Outros estudiosos, porém, acreditaram que os arcanos maiores foram incorporados ao baralho para que em alguns jogos houvesse algumas cartas que fossem sempre de trunfo. Isso é o que parecem demonstrar as evidências históricas, já que o tarô aparece na Itália entre os anos 1430 e 1440 como uma variante do baralho italiano, ao que se acrescentaram 21 cartas de trunfo e uma extravagante carta avulsa, o louco.

Conhecem-se também outros tarôs medievais com mais cartas (97 no florentino de Minchiate, que acrescentou mais arcanos maiores, entre eles as virtudes cardeais completas) ou com menos (63 em um tarô alemão, resultado da redução das cartas numeradas e da modificação dos arcanos maiores).


TARÔ DIVINATÓRIO E TARÔ DE JOGO

Há dois tipos principais de baralhos de tarô: os de advinhação (divinatórios) e os de jogo. Eles se diferenciam pelo desenho dos trunfos ou arcanos maiores.




Em ambos os casos, o baralho atual de tarô consiste de 78 cartas, que se dividem em 22 trunfos ou arcanos maiores e quatro naipes de 14 cartas cada um (56 arcanos menores). Os desenhos dos arcanos maiores dos baralhos divinatórios costumam basear-se nas características do Tarô de Marselha ou então na equivalência entre os números naturais do 1 ao 22 e as 22 letras do alfabeto hebreu (tarô cabalístico). Além do mencionado Tarô de Marselha, são igualmente célebres o Tarô Rider, concebido por A. E. Waite e que também mostra ilustrações divinatórias nos arcanos menores, o Tarô Espanhol, o Tarô de Euskalerría, o Tarô de Thot, desenhado por Aleister Crowley (destacado discípulo de Waite) e ainda o tarô ilustrado pelo pintor surrealista espanhol Salvador Dalí.

**Tarefa 1**
Transcreva fielmente a parte do trecho sobre o tarô que começa em "Conhecem-se também outros" e termina em "ou arcanos maiores.".
O trecho e os registros têm origens diferentes.

**Registros retirados de um conjunto de dados**
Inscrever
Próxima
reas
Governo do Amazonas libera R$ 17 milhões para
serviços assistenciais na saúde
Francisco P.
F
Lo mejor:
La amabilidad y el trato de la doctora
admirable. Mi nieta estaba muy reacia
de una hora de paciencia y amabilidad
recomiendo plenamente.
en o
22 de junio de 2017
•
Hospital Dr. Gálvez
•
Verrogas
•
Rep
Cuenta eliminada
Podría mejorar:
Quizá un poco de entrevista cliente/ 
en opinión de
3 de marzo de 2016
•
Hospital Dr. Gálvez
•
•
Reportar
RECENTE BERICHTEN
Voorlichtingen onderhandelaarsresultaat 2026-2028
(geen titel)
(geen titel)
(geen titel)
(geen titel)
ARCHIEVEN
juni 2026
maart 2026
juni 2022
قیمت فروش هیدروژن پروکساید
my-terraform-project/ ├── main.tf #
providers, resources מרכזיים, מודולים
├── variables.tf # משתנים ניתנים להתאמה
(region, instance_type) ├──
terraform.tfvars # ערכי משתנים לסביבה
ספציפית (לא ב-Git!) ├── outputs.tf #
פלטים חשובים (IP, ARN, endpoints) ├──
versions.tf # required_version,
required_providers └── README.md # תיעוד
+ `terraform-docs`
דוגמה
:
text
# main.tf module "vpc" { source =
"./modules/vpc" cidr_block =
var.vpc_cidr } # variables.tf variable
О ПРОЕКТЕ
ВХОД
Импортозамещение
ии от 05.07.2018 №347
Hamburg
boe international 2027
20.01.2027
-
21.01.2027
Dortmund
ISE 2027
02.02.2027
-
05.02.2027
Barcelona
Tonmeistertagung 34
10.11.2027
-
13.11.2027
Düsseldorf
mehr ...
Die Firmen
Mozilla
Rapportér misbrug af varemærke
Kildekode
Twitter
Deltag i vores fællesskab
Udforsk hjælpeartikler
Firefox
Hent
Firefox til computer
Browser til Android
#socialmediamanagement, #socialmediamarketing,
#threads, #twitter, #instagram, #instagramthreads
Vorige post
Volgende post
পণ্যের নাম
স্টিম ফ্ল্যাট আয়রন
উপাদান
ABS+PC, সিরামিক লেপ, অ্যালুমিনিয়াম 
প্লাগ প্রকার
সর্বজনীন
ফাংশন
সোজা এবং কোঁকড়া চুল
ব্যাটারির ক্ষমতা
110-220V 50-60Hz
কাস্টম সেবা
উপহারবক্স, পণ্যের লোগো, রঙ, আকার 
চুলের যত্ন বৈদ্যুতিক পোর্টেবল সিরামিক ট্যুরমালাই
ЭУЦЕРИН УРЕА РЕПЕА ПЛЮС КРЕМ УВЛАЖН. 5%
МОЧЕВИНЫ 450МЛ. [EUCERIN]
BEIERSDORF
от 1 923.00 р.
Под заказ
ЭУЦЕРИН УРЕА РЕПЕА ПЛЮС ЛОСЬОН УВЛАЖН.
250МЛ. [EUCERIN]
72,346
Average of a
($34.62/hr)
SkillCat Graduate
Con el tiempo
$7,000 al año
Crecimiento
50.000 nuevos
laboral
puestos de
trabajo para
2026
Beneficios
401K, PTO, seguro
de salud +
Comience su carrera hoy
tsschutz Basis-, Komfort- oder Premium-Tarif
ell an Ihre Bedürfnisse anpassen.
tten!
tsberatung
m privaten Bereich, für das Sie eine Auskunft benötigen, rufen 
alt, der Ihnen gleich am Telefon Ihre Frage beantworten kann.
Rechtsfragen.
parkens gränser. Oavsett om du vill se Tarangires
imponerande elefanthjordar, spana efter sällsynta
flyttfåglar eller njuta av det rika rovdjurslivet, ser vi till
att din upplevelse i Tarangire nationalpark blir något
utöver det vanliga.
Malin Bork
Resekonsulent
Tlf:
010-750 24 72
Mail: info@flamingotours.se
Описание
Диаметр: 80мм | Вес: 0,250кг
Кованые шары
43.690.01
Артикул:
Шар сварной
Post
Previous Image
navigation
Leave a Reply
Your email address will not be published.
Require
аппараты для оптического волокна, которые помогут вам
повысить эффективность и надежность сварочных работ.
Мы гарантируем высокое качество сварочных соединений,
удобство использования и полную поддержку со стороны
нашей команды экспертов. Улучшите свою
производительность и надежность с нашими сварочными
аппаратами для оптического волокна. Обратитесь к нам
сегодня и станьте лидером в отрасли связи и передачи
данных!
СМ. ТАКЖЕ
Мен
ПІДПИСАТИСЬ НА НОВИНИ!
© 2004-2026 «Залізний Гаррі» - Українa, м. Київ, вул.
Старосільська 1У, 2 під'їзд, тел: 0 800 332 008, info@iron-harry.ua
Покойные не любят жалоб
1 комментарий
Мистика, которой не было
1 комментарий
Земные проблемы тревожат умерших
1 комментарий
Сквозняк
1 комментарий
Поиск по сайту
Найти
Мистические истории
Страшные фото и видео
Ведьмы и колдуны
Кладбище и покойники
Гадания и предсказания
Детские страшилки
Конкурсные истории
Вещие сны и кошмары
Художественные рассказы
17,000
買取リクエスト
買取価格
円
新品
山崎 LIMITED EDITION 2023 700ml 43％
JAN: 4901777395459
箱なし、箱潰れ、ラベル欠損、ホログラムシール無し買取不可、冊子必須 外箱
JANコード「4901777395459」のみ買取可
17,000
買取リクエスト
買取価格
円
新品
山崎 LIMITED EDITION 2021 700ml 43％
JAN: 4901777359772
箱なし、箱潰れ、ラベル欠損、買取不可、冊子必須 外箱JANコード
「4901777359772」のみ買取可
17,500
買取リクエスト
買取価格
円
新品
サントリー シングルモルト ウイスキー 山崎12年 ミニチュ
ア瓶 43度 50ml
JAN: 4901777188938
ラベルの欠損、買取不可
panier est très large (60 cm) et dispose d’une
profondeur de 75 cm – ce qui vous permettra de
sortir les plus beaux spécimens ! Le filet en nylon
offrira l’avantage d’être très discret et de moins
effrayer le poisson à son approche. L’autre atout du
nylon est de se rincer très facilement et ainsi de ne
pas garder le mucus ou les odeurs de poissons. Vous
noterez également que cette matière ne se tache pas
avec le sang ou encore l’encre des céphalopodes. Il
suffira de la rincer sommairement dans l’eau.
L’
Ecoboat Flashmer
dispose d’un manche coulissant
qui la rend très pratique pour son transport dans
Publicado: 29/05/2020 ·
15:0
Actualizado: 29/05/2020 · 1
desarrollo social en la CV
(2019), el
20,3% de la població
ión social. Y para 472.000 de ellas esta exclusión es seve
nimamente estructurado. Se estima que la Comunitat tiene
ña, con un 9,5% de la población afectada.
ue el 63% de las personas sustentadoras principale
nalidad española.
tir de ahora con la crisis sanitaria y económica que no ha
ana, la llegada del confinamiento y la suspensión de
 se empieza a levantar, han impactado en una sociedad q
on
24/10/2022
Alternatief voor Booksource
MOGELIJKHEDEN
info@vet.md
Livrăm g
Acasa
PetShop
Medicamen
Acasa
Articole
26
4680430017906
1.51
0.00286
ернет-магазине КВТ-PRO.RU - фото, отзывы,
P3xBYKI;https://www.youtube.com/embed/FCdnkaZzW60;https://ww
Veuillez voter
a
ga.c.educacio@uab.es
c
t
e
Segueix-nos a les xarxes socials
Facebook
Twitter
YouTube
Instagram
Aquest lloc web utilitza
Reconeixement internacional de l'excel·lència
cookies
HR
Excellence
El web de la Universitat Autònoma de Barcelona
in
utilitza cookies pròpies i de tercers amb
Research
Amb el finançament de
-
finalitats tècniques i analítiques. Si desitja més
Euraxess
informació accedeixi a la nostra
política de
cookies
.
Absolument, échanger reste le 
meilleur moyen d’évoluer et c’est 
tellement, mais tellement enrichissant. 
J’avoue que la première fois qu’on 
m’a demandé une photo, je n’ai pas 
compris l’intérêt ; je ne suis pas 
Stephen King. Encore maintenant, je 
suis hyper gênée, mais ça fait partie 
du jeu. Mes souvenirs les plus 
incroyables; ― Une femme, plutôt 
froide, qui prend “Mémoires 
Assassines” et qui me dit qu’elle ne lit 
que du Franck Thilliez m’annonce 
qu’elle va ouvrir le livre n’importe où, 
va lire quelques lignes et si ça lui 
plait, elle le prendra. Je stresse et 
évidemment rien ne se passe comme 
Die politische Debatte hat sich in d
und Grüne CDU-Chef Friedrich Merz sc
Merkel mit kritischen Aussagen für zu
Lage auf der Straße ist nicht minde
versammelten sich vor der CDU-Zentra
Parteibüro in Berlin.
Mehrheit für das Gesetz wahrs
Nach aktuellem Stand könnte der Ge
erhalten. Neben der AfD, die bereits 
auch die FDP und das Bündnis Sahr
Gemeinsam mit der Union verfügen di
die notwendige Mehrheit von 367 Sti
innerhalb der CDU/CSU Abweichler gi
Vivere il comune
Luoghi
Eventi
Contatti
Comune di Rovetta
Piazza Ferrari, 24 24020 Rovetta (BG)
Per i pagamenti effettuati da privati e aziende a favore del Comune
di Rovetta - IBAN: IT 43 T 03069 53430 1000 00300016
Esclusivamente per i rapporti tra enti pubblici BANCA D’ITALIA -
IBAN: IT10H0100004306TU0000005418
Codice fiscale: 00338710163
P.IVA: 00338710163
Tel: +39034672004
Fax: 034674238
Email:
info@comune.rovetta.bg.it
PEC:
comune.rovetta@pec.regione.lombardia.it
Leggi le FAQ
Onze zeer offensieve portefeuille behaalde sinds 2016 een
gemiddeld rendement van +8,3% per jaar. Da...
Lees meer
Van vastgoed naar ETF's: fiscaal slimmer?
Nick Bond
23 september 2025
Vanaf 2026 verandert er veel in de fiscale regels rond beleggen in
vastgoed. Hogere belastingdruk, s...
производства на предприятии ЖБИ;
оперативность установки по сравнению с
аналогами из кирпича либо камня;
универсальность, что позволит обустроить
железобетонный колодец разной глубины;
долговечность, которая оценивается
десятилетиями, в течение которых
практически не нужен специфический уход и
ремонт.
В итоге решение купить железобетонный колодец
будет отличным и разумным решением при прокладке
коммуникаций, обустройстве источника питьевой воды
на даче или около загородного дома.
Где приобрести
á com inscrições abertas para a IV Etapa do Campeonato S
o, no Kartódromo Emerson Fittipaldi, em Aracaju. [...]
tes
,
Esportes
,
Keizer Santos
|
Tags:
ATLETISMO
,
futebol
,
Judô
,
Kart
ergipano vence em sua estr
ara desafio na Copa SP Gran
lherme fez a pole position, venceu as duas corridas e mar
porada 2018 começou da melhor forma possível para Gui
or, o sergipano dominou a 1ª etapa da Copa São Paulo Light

**Tarefa 2**
Extraia dos registros, sem nenhuma alteração, as linhas que vão do início até a linha que contém "Crecimiento", incluindo essa linha.

**Resposta 1**
Conhecem-se também outros tarôs medievais com mais cartas (97 no florentino de Minchiate, que acrescentou mais arcanos maiores, entre eles as virtudes cardeais completas) ou com menos (63 em um tarô alemão, resultado da redução das cartas numeradas e da modificação dos arcanos maiores).


TARÔ DIVINATÓRIO E TARÔ DE JOGO

Há dois tipos principais de baralhos de tarô: os de advinhação (divinatórios) e os de jogo. Eles se diferenciam pelo desenho dos trunfos ou arcanos maiores.

**Resposta 2**
Inscrever
Próxima
reas
Governo do Amazonas libera R$ 17 milhões para
serviços assistenciais na saúde
Francisco P.
F
Lo mejor:
La amabilidad y el trato de la doctora
admirable. Mi nieta estaba muy reacia
de una hora de paciencia y amabilidad
recomiendo plenamente.
en o
22 de junio de 2017
•
Hospital Dr. Gálvez
•
Verrogas
•
Rep
Cuenta eliminada
Podría mejorar:
Quizá un poco de entrevista cliente/ 
en opinión de
3 de marzo de 2016
•
Hospital Dr. Gálvez
•
•
Reportar
RECENTE BERICHTEN
Voorlichtingen onderhandelaarsresultaat 2026-2028
(geen titel)
(geen titel)
(geen titel)
(geen titel)
ARCHIEVEN
juni 2026
maart 2026
juni 2022
قیمت فروش هیدروژن پروکساید
my-terraform-project/ ├── main.tf #
providers, resources מרכזיים, מודולים
├── variables.tf # משתנים ניתנים להתאמה
(region, instance_type) ├──
terraform.tfvars # ערכי משתנים לסביבה
ספציפית (לא ב-Git!) ├── outputs.tf #
פלטים חשובים (IP, ARN, endpoints) ├──
versions.tf # required_version,
required_providers └── README.md # תיעוד
+ `terraform-docs`
דוגמה
:
text
# main.tf module "vpc" { source =
"./modules/vpc" cidr_block =
var.vpc_cidr } # variables.tf variable
О ПРОЕКТЕ
ВХОД
Импортозамещение
ии от 05.07.2018 №347
Hamburg
boe international 2027
20.01.2027
-
21.01.2027
Dortmund
ISE 2027
02.02.2027
-
05.02.2027
Barcelona
Tonmeistertagung 34
10.11.2027
-
13.11.2027
Düsseldorf
mehr ...
Die Firmen
Mozilla
Rapportér misbrug af varemærke
Kildekode
Twitter
Deltag i vores fællesskab
Udforsk hjælpeartikler
Firefox
Hent
Firefox til computer
Browser til Android
#socialmediamanagement, #socialmediamarketing,
#threads, #twitter, #instagram, #instagramthreads
Vorige post
Volgende post
পণ্যের নাম
স্টিম ফ্ল্যাট আয়রন
উপাদান
ABS+PC, সিরামিক লেপ, অ্যালুমিনিয়াম 
প্লাগ প্রকার
সর্বজনীন
ফাংশন
সোজা এবং কোঁকড়া চুল
ব্যাটারির ক্ষমতা
110-220V 50-60Hz
কাস্টম সেবা
উপহারবক্স, পণ্যের লোগো, রঙ, আকার 
চুলের যত্ন বৈদ্যুতিক পোর্টেবল সিরামিক ট্যুরমালাই
ЭУЦЕРИН УРЕА РЕПЕА ПЛЮС КРЕМ УВЛАЖН. 5%
МОЧЕВИНЫ 450МЛ. [EUCERIN]
BEIERSDORF
от 1 923.00 р.
Под заказ
ЭУЦЕРИН УРЕА РЕПЕА ПЛЮС ЛОСЬОН УВЛАЖН.
250МЛ. [EUCERIN]
72,346
Average of a
($34.62/hr)
SkillCat Graduate
Con el tiempo
$7,000 al año
Crecimiento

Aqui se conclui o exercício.